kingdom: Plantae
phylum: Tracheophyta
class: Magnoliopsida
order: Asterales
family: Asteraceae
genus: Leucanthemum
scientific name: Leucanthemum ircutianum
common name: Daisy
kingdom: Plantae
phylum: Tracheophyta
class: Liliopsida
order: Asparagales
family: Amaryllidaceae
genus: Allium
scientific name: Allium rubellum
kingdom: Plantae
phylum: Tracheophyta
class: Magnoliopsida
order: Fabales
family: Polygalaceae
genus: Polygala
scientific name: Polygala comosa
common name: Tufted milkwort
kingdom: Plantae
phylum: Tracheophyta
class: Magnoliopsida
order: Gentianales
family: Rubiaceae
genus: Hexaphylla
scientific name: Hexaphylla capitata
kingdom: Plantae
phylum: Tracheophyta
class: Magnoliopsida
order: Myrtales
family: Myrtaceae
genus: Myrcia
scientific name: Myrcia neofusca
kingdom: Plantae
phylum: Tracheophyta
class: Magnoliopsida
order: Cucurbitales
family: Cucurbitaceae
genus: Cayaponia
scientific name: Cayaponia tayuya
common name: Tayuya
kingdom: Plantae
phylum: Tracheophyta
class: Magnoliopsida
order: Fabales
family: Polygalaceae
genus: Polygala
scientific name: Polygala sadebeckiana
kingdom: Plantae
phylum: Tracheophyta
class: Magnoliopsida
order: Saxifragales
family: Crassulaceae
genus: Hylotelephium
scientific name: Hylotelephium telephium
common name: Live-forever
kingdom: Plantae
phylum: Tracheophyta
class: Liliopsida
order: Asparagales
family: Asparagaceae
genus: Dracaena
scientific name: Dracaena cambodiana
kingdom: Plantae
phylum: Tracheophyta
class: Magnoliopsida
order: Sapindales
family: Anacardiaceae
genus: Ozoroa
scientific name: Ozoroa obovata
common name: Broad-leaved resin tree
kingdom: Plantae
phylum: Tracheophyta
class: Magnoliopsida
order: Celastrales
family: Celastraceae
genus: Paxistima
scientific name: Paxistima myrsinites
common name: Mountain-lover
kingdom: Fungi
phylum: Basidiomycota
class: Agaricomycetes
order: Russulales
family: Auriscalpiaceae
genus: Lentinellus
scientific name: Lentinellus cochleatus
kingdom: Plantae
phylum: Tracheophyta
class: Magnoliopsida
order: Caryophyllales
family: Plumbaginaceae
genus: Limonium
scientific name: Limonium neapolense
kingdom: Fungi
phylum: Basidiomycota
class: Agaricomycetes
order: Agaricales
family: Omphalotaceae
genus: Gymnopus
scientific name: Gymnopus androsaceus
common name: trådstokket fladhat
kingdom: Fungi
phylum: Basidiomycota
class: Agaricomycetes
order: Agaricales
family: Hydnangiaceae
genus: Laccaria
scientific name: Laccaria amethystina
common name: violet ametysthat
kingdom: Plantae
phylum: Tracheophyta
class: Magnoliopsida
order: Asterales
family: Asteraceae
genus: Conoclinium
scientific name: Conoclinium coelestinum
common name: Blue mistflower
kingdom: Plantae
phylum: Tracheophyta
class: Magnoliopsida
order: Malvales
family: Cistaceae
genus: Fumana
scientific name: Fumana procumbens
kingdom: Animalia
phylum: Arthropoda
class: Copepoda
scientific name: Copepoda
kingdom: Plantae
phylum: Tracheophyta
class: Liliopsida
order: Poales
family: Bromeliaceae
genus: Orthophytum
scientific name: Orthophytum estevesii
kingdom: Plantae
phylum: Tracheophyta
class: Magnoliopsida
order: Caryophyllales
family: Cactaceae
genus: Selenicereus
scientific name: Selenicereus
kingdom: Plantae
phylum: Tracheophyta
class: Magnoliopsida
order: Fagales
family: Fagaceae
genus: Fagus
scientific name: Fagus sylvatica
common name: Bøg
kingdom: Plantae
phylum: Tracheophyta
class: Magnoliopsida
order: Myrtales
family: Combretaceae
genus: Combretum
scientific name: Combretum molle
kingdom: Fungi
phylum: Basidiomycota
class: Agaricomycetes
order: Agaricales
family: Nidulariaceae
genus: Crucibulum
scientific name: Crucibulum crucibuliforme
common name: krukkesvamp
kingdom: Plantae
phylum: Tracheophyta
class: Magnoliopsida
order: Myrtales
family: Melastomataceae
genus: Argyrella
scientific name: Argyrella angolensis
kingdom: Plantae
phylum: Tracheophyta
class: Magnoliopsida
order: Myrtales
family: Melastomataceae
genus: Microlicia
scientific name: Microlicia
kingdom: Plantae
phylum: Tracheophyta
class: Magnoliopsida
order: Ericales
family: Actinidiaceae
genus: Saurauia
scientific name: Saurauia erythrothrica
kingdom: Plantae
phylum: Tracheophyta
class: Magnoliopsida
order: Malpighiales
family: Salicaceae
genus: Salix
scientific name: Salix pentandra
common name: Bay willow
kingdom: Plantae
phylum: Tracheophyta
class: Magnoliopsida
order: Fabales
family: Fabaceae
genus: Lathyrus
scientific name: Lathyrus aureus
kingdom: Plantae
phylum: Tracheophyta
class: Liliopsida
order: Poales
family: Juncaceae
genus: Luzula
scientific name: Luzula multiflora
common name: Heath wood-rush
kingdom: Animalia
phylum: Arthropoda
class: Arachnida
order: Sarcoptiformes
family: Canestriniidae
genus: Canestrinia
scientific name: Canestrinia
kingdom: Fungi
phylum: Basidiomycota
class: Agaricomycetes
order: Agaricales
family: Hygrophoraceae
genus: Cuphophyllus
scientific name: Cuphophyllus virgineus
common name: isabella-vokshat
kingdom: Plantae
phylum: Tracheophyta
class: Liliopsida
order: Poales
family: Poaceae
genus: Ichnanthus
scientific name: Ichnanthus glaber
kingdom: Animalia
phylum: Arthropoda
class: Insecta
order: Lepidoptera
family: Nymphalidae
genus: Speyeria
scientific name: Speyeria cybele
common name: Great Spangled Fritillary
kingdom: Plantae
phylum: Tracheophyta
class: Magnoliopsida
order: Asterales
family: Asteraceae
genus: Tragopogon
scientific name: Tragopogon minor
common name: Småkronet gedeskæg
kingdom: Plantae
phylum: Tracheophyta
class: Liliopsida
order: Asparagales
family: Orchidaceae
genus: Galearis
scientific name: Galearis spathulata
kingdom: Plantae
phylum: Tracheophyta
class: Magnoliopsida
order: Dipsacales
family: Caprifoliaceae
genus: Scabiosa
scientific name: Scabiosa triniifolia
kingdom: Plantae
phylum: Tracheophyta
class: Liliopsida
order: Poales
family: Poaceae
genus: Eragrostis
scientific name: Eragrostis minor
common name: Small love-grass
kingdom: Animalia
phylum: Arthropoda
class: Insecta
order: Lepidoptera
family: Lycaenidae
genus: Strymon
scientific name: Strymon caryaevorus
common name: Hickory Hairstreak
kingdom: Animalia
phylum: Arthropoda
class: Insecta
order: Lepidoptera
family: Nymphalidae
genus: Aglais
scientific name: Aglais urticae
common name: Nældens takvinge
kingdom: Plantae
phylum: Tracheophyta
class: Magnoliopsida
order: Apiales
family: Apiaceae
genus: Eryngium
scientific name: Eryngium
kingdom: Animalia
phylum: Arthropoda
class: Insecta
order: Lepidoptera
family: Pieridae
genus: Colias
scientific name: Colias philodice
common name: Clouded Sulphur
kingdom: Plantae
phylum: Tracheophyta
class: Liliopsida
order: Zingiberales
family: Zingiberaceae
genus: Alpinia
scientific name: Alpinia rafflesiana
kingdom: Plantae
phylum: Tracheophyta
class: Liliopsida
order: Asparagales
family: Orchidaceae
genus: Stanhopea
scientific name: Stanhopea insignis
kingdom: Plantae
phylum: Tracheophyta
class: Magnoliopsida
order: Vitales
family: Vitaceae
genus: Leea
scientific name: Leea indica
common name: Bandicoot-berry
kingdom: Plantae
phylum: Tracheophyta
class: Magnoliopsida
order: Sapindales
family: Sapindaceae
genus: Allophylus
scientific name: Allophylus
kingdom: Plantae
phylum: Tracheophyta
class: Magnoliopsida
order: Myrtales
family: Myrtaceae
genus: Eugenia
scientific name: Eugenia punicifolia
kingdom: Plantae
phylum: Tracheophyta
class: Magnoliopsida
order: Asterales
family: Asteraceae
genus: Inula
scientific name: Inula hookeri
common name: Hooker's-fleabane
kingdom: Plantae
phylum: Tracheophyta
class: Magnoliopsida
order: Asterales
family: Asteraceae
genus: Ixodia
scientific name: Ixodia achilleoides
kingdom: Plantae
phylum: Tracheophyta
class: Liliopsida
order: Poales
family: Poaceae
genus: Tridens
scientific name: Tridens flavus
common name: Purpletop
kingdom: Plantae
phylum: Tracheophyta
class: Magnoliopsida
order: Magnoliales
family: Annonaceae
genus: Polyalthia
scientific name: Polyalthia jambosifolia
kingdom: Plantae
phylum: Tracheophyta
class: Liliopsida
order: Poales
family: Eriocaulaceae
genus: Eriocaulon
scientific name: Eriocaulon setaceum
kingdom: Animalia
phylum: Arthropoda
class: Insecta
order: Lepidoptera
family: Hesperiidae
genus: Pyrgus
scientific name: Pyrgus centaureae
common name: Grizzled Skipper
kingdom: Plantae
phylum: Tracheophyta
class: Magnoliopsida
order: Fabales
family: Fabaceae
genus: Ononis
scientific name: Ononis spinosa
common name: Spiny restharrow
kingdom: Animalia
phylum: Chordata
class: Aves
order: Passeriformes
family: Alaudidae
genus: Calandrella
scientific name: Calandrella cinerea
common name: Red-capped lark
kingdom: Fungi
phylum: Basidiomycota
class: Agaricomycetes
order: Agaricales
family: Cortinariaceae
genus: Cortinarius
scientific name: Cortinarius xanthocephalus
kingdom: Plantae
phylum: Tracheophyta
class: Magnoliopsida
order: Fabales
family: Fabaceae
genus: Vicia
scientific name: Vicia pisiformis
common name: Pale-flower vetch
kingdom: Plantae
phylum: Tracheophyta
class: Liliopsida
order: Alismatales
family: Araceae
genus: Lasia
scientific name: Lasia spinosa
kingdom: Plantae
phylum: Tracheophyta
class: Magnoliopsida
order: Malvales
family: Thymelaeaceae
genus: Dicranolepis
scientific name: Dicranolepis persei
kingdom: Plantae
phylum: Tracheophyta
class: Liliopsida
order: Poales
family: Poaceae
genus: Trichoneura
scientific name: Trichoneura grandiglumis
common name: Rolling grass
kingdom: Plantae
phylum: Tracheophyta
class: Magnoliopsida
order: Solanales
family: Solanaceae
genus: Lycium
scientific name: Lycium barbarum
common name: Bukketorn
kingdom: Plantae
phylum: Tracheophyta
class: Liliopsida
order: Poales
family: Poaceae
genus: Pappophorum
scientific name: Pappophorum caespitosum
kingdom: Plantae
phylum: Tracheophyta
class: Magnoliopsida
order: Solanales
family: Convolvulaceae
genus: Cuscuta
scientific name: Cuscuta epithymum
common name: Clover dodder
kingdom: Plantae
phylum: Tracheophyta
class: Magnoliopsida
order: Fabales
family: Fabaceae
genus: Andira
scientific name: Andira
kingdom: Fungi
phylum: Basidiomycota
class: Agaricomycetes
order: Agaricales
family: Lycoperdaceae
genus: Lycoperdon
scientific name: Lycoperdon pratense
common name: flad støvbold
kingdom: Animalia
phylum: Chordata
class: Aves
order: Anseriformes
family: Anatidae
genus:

════════════════

§ EXERCISE
Rewrite only the data between the lines holding "family: Canestriniidae" and "family: Vitaceae", inclusive, changing each "common name" to "vernacular name" and leaving everything else as it is.

§ OUTPUT FOR THIS TASK
family: Canestriniidae
genus: Canestrinia
scientific name: Canestrinia
kingdom: Fungi
phylum: Basidiomycota
class: Agaricomycetes
order: Agaricales
family: Hygrophoraceae
genus: Cuphophyllus
scientific name: Cuphophyllus virgineus
vernacular name: isabella-vokshat
kingdom: Plantae
phylum: Tracheophyta
class: Liliopsida
order: Poales
family: Poaceae
genus: Ichnanthus
scientific name: Ichnanthus glaber
kingdom: Animalia
phylum: Arthropoda
class: Insecta
order: Lepidoptera
family: Nymphalidae
genus: Speyeria
scientific name: Speyeria cybele
vernacular name: Great Spangled Fritillary
kingdom: Plantae
phylum: Tracheophyta
class: Magnoliopsida
order: Asterales
family: Asteraceae
genus: Tragopogon
scientific name: Tragopogon minor
vernacular name: Småkronet gedeskæg
kingdom: Plantae
phylum: Tracheophyta
class: Liliopsida
order: Asparagales
family: Orchidaceae
genus: Galearis
scientific name: Galearis spathulata
kingdom: Plantae
phylum: Tracheophyta
class: Magnoliopsida
order: Dipsacales
family: Caprifoliaceae
genus: Scabiosa
scientific name: Scabiosa triniifolia
kingdom: Plantae
phylum: Tracheophyta
class: Liliopsida
order: Poales
family: Poaceae
genus: Eragrostis
scientific name: Eragrostis minor
vernacular name: Small love-grass
kingdom: Animalia
phylum: Arthropoda
class: Insecta
order: Lepidoptera
family: Lycaenidae
genus: Strymon
scientific name: Strymon caryaevorus
vernacular name: Hickory Hairstreak
kingdom: Animalia
phylum: Arthropoda
class: Insecta
order: Lepidoptera
family: Nymphalidae
genus: Aglais
scientific name: Aglais urticae
vernacular name: Nældens takvinge
kingdom: Plantae
phylum: Tracheophyta
class: Magnoliopsida
order: Apiales
family: Apiaceae
genus: Eryngium
scientific name: Eryngium
kingdom: Animalia
phylum: Arthropoda
class: Insecta
order: Lepidoptera
family: Pieridae
genus: Colias
scientific name: Colias philodice
vernacular name: Clouded Sulphur
kingdom: Plantae
phylum: Tracheophyta
class: Liliopsida
order: Zingiberales
family: Zingiberaceae
genus: Alpinia
scientific name: Alpinia rafflesiana
kingdom: Plantae
phylum: Tracheophyta
class: Liliopsida
order: Asparagales
family: Orchidaceae
genus: Stanhopea
scientific name: Stanhopea insignis
kingdom: Plantae
phylum: Tracheophyta
class: Magnoliopsida
order: Vitales
family: Vitaceae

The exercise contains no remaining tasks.